Providian Financial Corporation
- Company type: Acquired; formerly Public (NYSE: PVN)
- Industry: Finance and Insurance
- Founded: 1997
- Headquarters: San Francisco, California
- Key people: Joseph W. Saunders, Chairman, President, & CEO Anthony F. Vuoto, Vice Chairman & CFO Warren Wilcox, Vice Chairman of Planning and Marketing
- Products: Financial services
- Revenue: $2.6 billion USD (2004)
- Number of employees: 3,500
- Parent: Washington Mutual Inc (at time of acquisition) JPMorgan Chase (since 2008)

= Providian =

Credit card issuers

Providian Financial Corporation was an American financial services company founded in 1997, which became one of the leading credit card issuers in the United States before it was sold to Washington Mutual for approximately US$6.5 billion in October 2005. The company emphasized borrowers with lower income and lower credit ratings. Providian was headquartered in San Francisco, California, and had more than 10 million card holders at the time of its sale. Washington Mutual, Inc., continued to run the company as a wholly owned subsidiary, out of its San Francisco headquarters. At its peak, the company employed approximately 13,000 people nationwide. Providian had significant operations in California, New Hampshire, and Texas.

==History==
In 1981, the Parker Pen company acquired two banks to start a credit card company by the name of First Deposit, based in San Francisco. In 1984, First Deposit was sold to the Kentucky insurance company Capital Holding, later renamed Providian. When Providian's insurance operations were acquired by Aegon, Providian's credit card business was spun off as a separate company.

Providian was a company that sold credit in the "subprime" market. Providian provided credit cards primarily to the lowest income groups in the U.S. at high interest rates. The annual percentage rates (APR) charged by Providian were as high as 29.9 percent.

In a March 1999 memorandum published by the San Francisco Chronicle, the founder of the company, Andrew Kahr, asked company executives about its customers: "Is any bit of food too small to grab when you're starving and when there is nothing else in sight? The trick is charging a lot, repeatedly, for small doses of instrumental [sic]credit." Many critics contended that the extended credit makes the borrower poorer than before the credit was extended. Having the opposite effect on officers and directors of the company, making them conspicuously wealthier. David Alvarez, former president of the integrated-card unit, made a US$12.2 million profit selling his stock before the company disclosed that it was in deep trouble. Larry Thompson sold all his stock having a value of approximately US$4.7 million following his confirmation hearing and a short time before Providian's financial problems became public information and the stock price plummeted.

===Class action suits===
Beginning in mid-1999, a number of class-action suits were filed against the company regarding aggressive sales tactics for various "credit protection" services being sold to Providian credit card holders.
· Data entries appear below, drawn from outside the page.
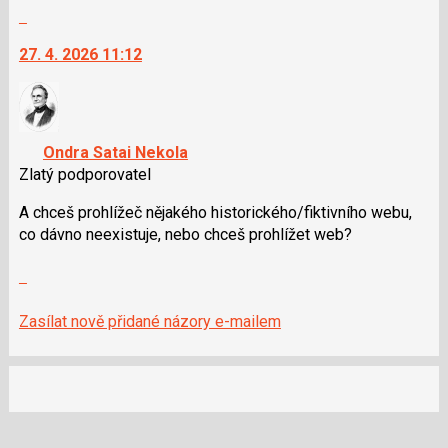
celé
pro
Skok
vlákno
následující
na
27. 4. 2026 11:12
a
další
P
nový
pro
názor.
předchozí
K
nový
navigaci
Ondra Satai Nekola
názor
lze
Zlatý podporovatel
použít
i
A chceš prohlížeč nějakého historického/fik­tivního webu,
klávesy
co dávno neexistuje, nebo chceš prohlížet web?
N
Zobrazit
pro
celé
následující
vlákno
a
Zasílat nově přidané názory e-mailem
P
pro
předchozí
nový
názor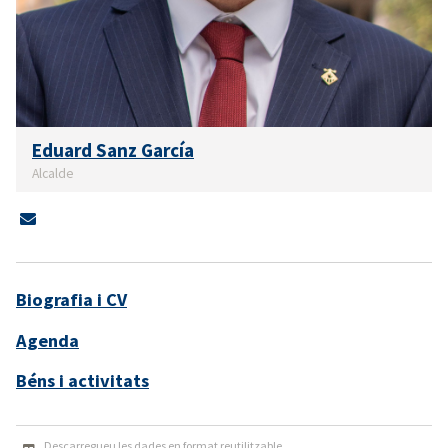
Eduard Sanz García
Alcalde
Biografia i CV
Agenda
Béns i activitats
Descarregueu les dades en format reutilitzable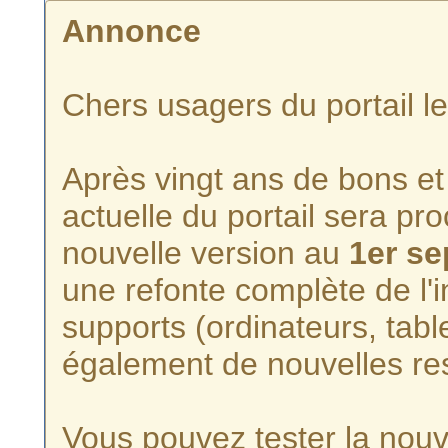
Annonce
Chers usagers du portail l
Après vingt ans de bons et 
actuelle du portail sera p
nouvelle version au
1er s
une refonte complète de l'i
supports (ordinateurs, tabl
également de nouvelles re
Vous pouvez tester la nouve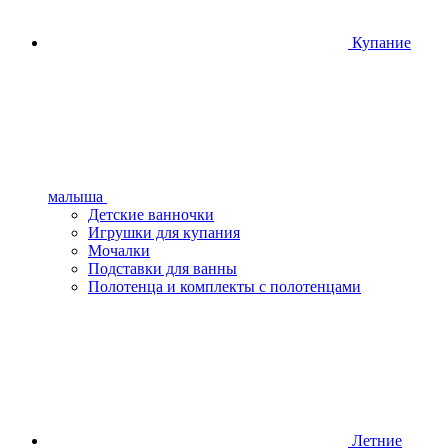
Купание
малыша
Детские ванночки
Игрушки для купания
Мочалки
Подставки для ванны
Полотенца и комплекты с полотенцами
Летние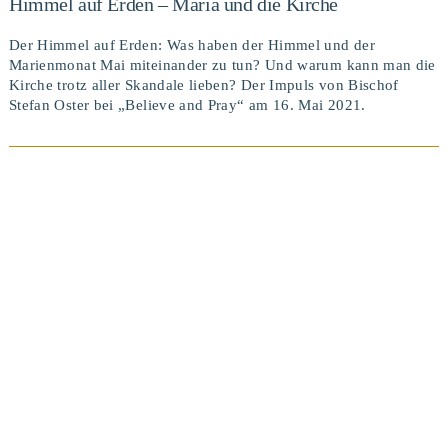
Himmel auf Erden – Maria und die Kirche
Der Himmel auf Erden: Was haben der Himmel und der
Marienmonat Mai miteinander zu tun? Und warum kann man die
Kirche trotz aller Skandale lieben? Der Impuls von Bischof
Stefan Oster bei „Believe and Pray“ am 16. Mai 2021.
BEITRAG ANSEHEN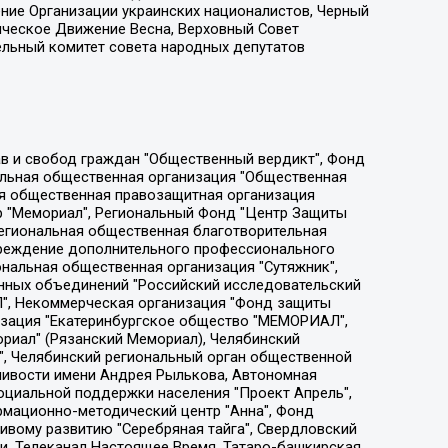
ение Организации украинских националистов, Черный
ическое Движение Весна, Верховный Совет
ельный комитет совета народных депутатов
ции социально-правовых программ "Лилит", Дальневосточное общественное движение "Маяк", Санкт-Петербургская ЛГБТ-инициативная группа "Выход", Инициативная группа ЛГБТ+ "Реверс", Алексеев Андрей Викторович, Бекбулатова Таисия Львовна, Беляев Иван Михайлович, Владыкина Елена Сергеевна, Гельман Марат Александрович, Никульшина Вероника Юрьевна, Толоконникова Надежда Андреевна, Шендерович Виктор Анатольевич, Общество с ограниченной ответственностью "Данное сообщение", Общество с ограниченной ответственностью Издательский дом "Новая глава", Айнбиндер Александра Александровна, Московский комьюнити-центр для ЛГБТ+инициатив, Благотворительный фонд развития филантропии, Deutsche Welle (Германия, Kurt-Schumacher-Strasse 3, 53113 Bonn), Борзунова Мария Михайловна, Воробьев Виктор Викторович, Голубева Анна Львовна, Константинова Алла Михайловна, Малкова Ирина Владимировна, Мурадов Мурад Абдулгалимович, Осетинская Елизавета Николаевна, Понасенков Евгений Николаевич, Ганапольский Матвей Юрьевич, Киселев Евгений Алексеевич, Борухович Ирина Григорьевна, Дремин Иван Тимофеевич, Дубровский Дмитрий Викторович, Красноярская региональная общественная организация поддержки и развития альтернативных образовательных технологий и межкультурных коммуникаций "ИНТЕРРА", Маяковская Екатерина Алексеевна, Фейгин Марк Захарович, Филимонов Андрей Викторович, Дзугкоева Регина Николаевна, Доброхотов Роман Александрович, Дудь Юрий Александрович, Елкин Сергей Владимирович, Кругликов Кирилл Игоревич, Сабунаева Мария Леонидовна, Семенов Алексей Владимирович, Шаинян Карен Багратович, Шульман Екатерина Михайловна, Асафьев Артур Валерьевич, Вахштайн Виктор Семенович, Венедиктов Алексей Алексеевич, Лушникова Екатерина Евгеньевна, Волков Леонид Михайлович, Невзоров Александр Глебович, Пархоменко Сергей Борисович, Сироткин Ярослав Николаевич, Кара-Мурза Владимир Владимирович, Баранова Наталья Владимировна, Гозман Леонид Яковлевич, Кагарлицкий Борис Юльевич, Климарев Михаил Валерьевич, Милов Владимир Станиславович, Автономная некоммерческая организация Краснодарский центр современного искусства "Типография", Моргенштерн Алишер Тагирович, Соболь Любовь Эдуардовна, Общество с ограниченной ответственностью "ЛИЗА НОРМ", Каспаров Гарри Кимович, Ходорковский Михаил Борисович, Общество с ограниченной ответственностью "Апрельские тезисы", Данилович Ирина Брониславовна, Кашин Олег Владимирович, Петров Николай Владимирович, Пивоваров Алексей Владимирович, Соколов Михаил Владимирович, Цветкова Юлия Владимировна, Чичваркин Евгений Александрович, Комитет против пыток/Команда против пыток, Общество с ограниченной ответственностью "Первый научный", Общество с ограниченной ответственностью "Вертолет и ко", Белоцерковская Вероника Борисовна, Кац Максим Евгеньевич, Лазарева Татьяна Юрьевна, Шаведдинов Руслан Табризович, Яшин Илья Валерьевич, Общество с ограниченной ответственностью "Иноагент ААВ", Алешковский Дмитрий Петрович, Альбац Евгения Марковна, Быков Дмитрий Львович, Галямина Юлия Евгеньевна, Лойко Сергей Леонидович, Мартынов Кирилл Константинович, Медведев Сергей Александрович, Крашенинников Федор Геннадиевич, Гордеева Катерина Вл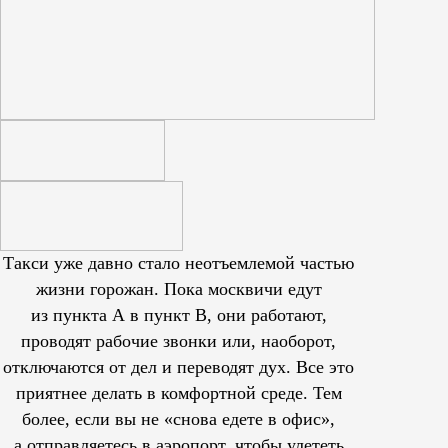
Такси уже давно стало неотъемлемой частью
жизни горожан. Пока москвичи едут
из пункта А в пункт В, они работают,
проводят рабочие звонки или, наоборот,
отключаются от дел и переводят дух. Все это
приятнее делать в комфортной среде. Тем
более, если вы не «снова едете в офис»,
а отправляетесь в аэропорт, чтобы улететь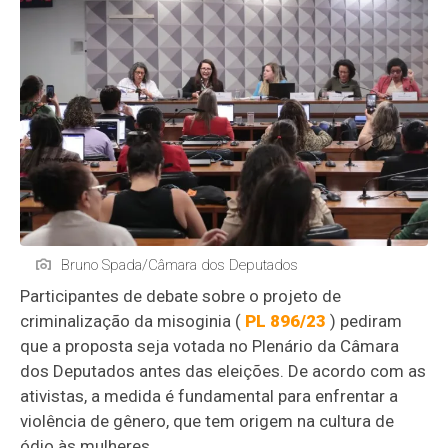
Bruno Spada/Câmara dos Deputados
Participantes de debate sobre o projeto de
criminalização da misoginia (
PL 896/23
) pediram
que a proposta seja votada no Plenário da Câmara
dos Deputados antes das eleições. De acordo com as
ativistas, a medida é fundamental para enfrentar a
violência de gênero, que tem origem na cultura de
ódio às mulheres.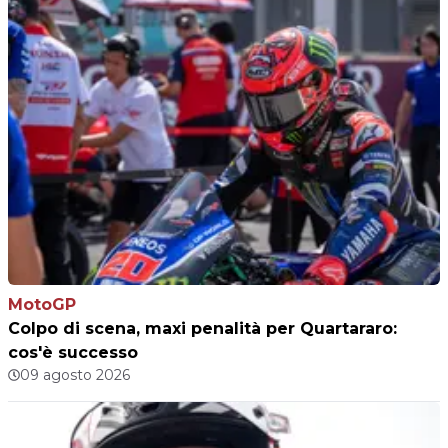
MotoGP
Colpo di scena, maxi penalità per Quartararo:
cos'è successo
09 agosto 2026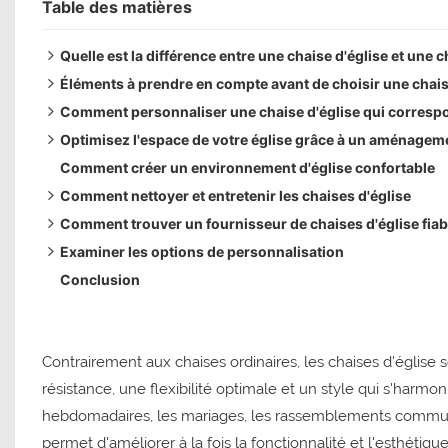
Table des matières
Quelle est la différence entre une chaise d'église et une c
Éléments à prendre en compte avant de choisir une chais
Confort accru pour les services de longue durée
Comment personnaliser une chaise d'église qui correspon
Durabilité accrue
Confort d'assise
Optimisez l'espace de votre église grâce à un aménagem
Conception empilable et flexible
Durabilité de la chaise
Sélection des tissus et des couleurs
Comment créer un environnement d'église confortable
Conception esthétique des espaces de culte
Empilabilité et stockage
Options de conception de cadre
Espacement des lignes
Comment nettoyer et entretenir les chaises d'église
Aménagement de l'espace
Broderie et personnalisation de logo
Visibilité et lignes de vue
Comment trouver un fournisseur de chaises d'église fiab
Budget et valeur à long terme
Configurations de sièges flexibles
Nettoyage quotidien
Examiner les options de personnalisation
Entretien des tissus d'ameublement
Évaluer l'expérience en fabrication
Conclusion
Inspection structurelle
Vérifier les certifications et les normes de qualité
Évaluer le support après-vente
un stockage approprié
Choisissez un fabricant de chaises d'église de confiance
Contrairement aux chaises ordinaires, les chaises d'église
résistance, une flexibilité optimale et un style qui s'harmon
hebdomadaires, les mariages, les rassemblements communaut
permet d'améliorer à la fois la fonctionnalité et l'esthétique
On November 7, 2000, the Hon. Stuart R. Pollak of the Superior Court of California, the City and County of San Francisco, granted final approval to a settlement agreement in the case, and certified a settlement class. The settlement required Providian to pay over $100 million in cash, credits, and other benefits to the class, and to stop certain practices that were at issue in the class actions. Combined with an earlier settlement with governmental entities, the award constitutes the largest settlement ever against a credit card company for alleged widespread unlawful business practices.

Providian National Bank and its parent company, Providian Financial, were accused of deceiving and unfairly charging its customers since June 1995. The case was initiated by the U.S. Office of the Comptroller of the Currency (OCC) and the San Francisco District Attorney’s Office. In 2000, Providian agreed to reimburse $300 million to 3 million customers, who were victims of misleading sales pitches and charged for products they did not want, including Providian credit-protection plan, balance transfers, annual fees, and other services. The settlement was the largest enforcement action ever by the OCC and is the first enforcement action under the Federal Trade Commission Act by a bank regulatory agency.